## [YOUR OBJECTIVE]
Read the records below and copy each line that contains "down".

## [MATERIAL FOR THIS EXERCISE]
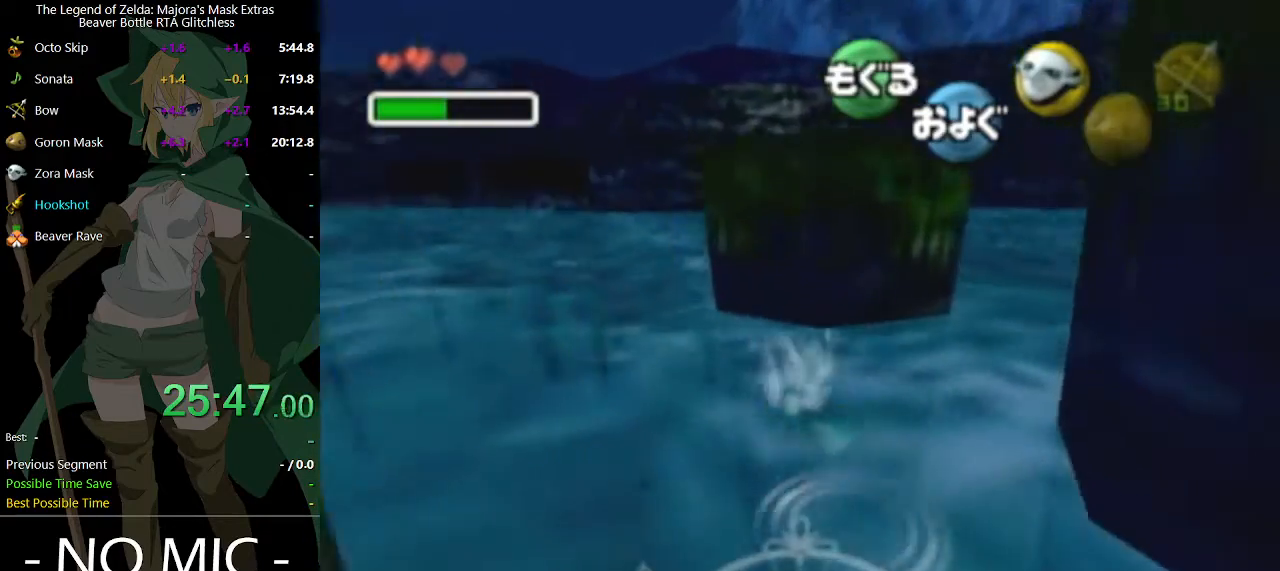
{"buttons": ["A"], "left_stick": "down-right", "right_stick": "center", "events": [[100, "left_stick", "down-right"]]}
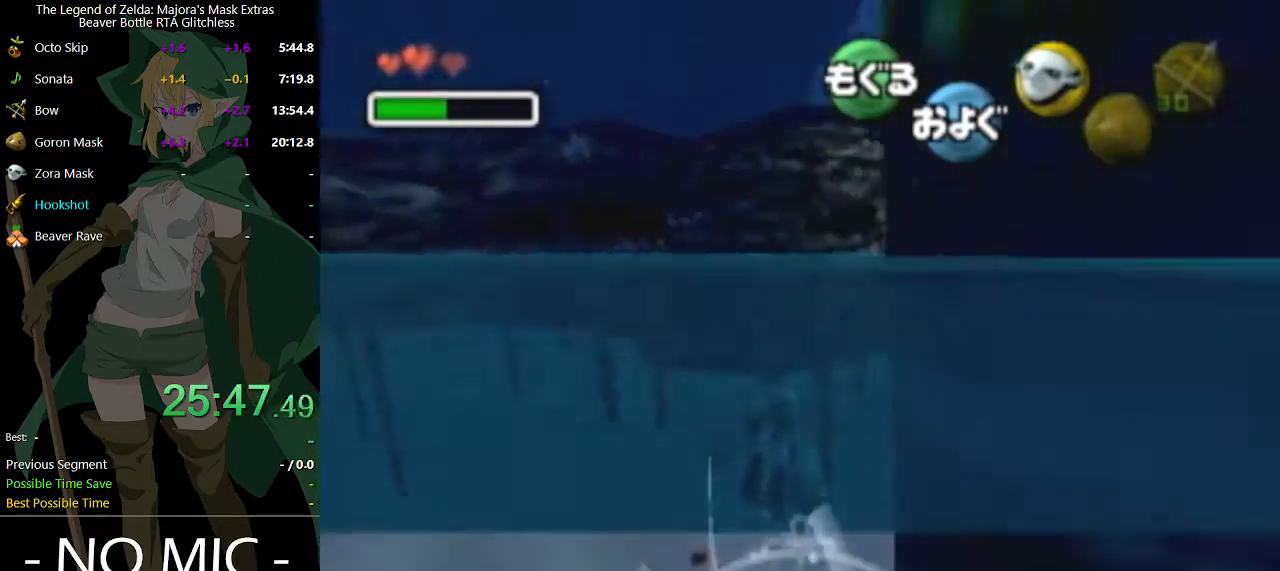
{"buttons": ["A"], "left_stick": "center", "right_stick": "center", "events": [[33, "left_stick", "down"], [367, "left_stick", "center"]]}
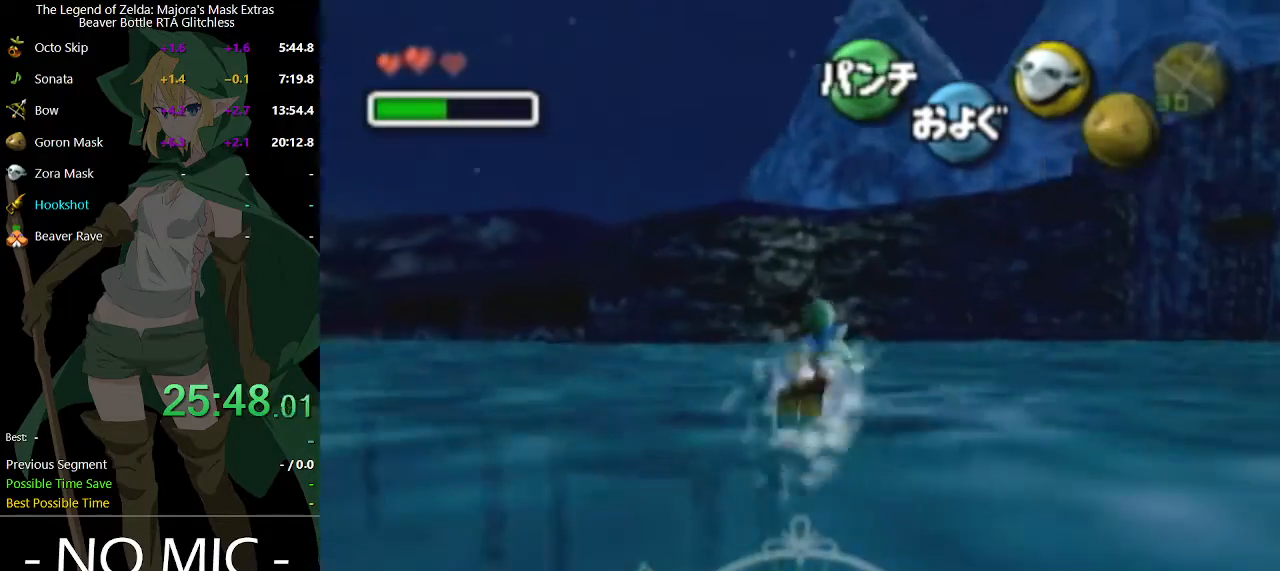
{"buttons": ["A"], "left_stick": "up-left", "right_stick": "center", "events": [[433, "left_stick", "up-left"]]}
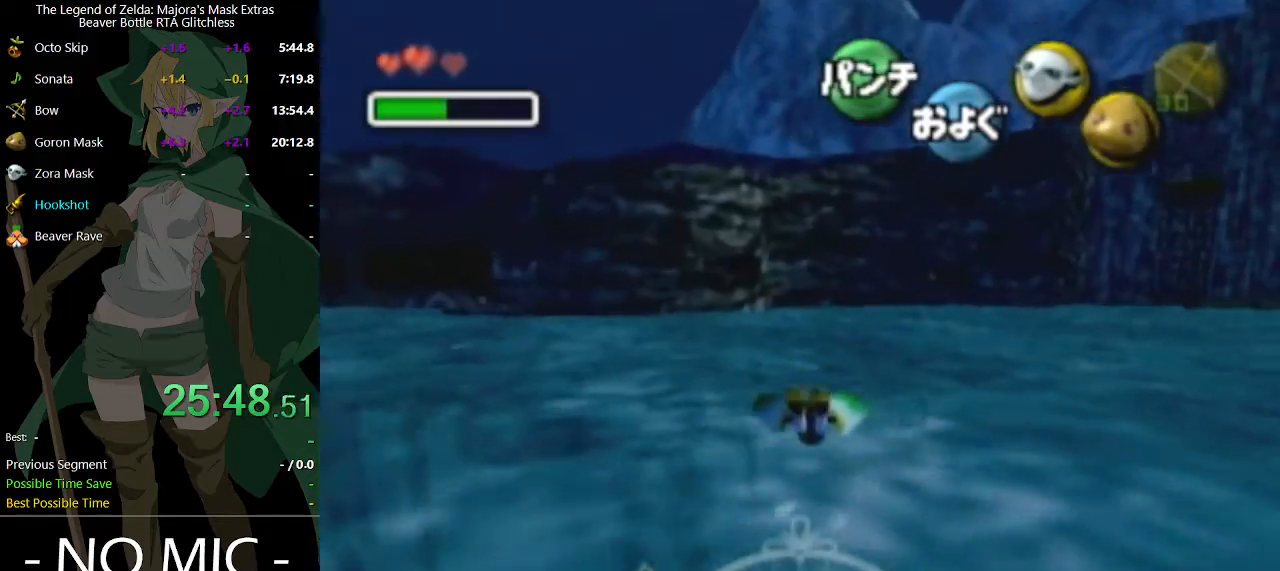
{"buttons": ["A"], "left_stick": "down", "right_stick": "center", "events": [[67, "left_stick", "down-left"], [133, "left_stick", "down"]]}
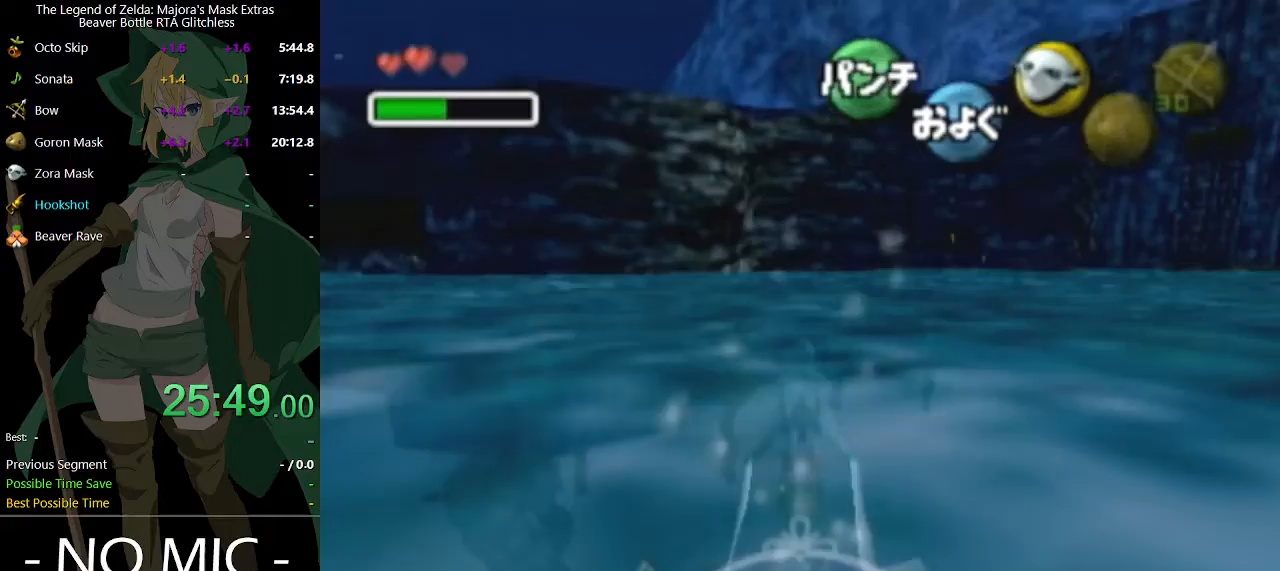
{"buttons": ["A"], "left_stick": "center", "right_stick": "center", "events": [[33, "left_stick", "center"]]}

## [RESPONSE]
{"buttons": ["A"], "left_stick": "down-right", "right_stick": "center", "events": [[100, "left_stick", "down-right"]]}
{"buttons": ["A"], "left_stick": "center", "right_stick": "center", "events": [[33, "left_stick", "down"], [367, "left_stick", "center"]]}
{"buttons": ["A"], "left_stick": "down", "right_stick": "center", "events": [[67, "left_stick", "down-left"], [133, "left_stick", "down"]]}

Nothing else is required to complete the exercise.